Getting 403 errors when I upload now, even running locally. Posted the issue on Stack Exchange since this is no longer saving time. Plan B: Copy into git and server from Heroku like we do the header images.

olofster commented 10 years ago

hey I can just upload to my S3

olofster commented 10 years ago

lmk

huertanix commented 10 years ago

So after trying to get this to work on and off over the weekend it seems that there's several problems with automating this, mostly being that the files are getting corrupted on the first download from Twitter/anywhere else; open-uri seems to be breaking jpegs and also there'd have to be a way to detect different files types and Twitter is being weird about automated downloading (this was the source of the 403 error that came up--testing with public Tumblr images downloaded (corrupted) images but didn't 403). Given other tasks I really need to tackle, it might be best to do this manually. :[

olofster commented 10 years ago

k. mind doing a db dump of first name / last name / profile pic URL of all participants for now? (I can mechanical turk it or taskrabbit it later on)

huertanix commented 10 years ago

Would it be best to create a CSV with those fields? Heroku's dumps are only readable in Postgres.

olofster commented 10 years ago

yeah if you can 'export' it to CSV somehow that'd be great

huertanix commented 10 years ago

CSV sent.

huertanix commented 10 years ago

404'ing Afterglow participant pics have been moved to S3 and are displaying now. Moving this item to a post-Afterglow milestone.

olofster commented 10 years ago

Olof to look into non-API way of getting the pics

olofster commented 10 years ago

you probably know this, but does this help? https://twitter.com/api/users/profile_image?screen_name=olofster (public)

huertanix commented 10 years ago

Hmmm... these are the really small profile pics (48px x 48px), smaller than the size of the 70px x 70px avatar-image css class. I'll keep looking though.
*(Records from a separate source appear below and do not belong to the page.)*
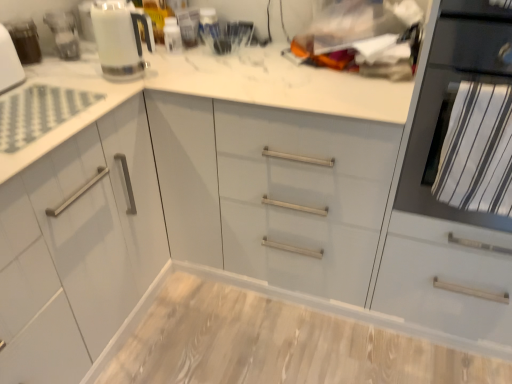
Question: Is black matte oven at right at the back of matte white kettle at upper left?

Choices:
 (A) no
 (B) yes

Answer: (A)

Question: Can you confirm if matte white kettle at upper left is shorter than black matte oven at right?

Choices:
 (A) no
 (B) yes

Answer: (B)

Question: Could you tell me if matte white kettle at upper left is turned towards black matte oven at right?

Choices:
 (A) no
 (B) yes

Answer: (B)

Question: Is matte white kettle at upper left not inside black matte oven at right?

Choices:
 (A) no
 (B) yes

Answer: (B)

Question: From the image's perspective, does matte white kettle at upper left appear lower than black matte oven at right?

Choices:
 (A) yes
 (B) no

Answer: (B)

Question: Would you say white glossy kettle at upper left is to the left or to the right of black matte oven at right in the picture?

Choices:
 (A) left
 (B) right

Answer: (A)

Question: From their relative heights in the image, would you say white glossy kettle at upper left is taller or shorter than black matte oven at right?

Choices:
 (A) tall
 (B) short

Answer: (B)

Question: Is point (115, 57) positioned closer to the camera than point (473, 220)?

Choices:
 (A) closer
 (B) farther

Answer: (B)

Question: In terms of width, does white glossy kettle at upper left look wider or thinner when compared to black matte oven at right?

Choices:
 (A) thin
 (B) wide

Answer: (A)

Question: Is matte white kettle at upper left in front of or behind wooden at center in the image?

Choices:
 (A) front
 (B) behind

Answer: (B)

Question: Is matte white kettle at upper left situated inside wooden at center or outside?

Choices:
 (A) inside
 (B) outside

Answer: (B)

Question: Based on their sizes in the image, would you say matte white kettle at upper left is bigger or smaller than wooden at center?

Choices:
 (A) big
 (B) small

Answer: (B)

Question: Considering the relative positions of matte white kettle at upper left and wooden at center in the image provided, is matte white kettle at upper left to the left or to the right of wooden at center?

Choices:
 (A) right
 (B) left

Answer: (B)

Question: Based on their positions, is white glossy kettle at upper left located to the left or right of wooden at center?

Choices:
 (A) right
 (B) left

Answer: (B)

Question: From the image's perspective, is white glossy kettle at upper left positioned above or below wooden at center?

Choices:
 (A) above
 (B) below

Answer: (A)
huertanix commented 10 years ago

Just created oauth creds so we can get the full-sized images, maybe, if this works. As I recall though Heroku won't allow images to be downloaded into their ephemeral filesystem, maybe, and idk how to check if files actually showed up there since it's a cloud service and the heroku console doesn't let me just run "ls" on the directory the images get downloaded to. Since the call to get the profile image URL and the call to download the image are separate, the second one might need a custom http header with all the oauth stuff that would normally be handled by a library, which only has functions to get the URL of the profile pic, not the actual image.

I'm kind of amazed at how "moving files from one place on the internet to another" is so complicated in this particular case. I'm tempted to just make this a Chrome extension for the admin page.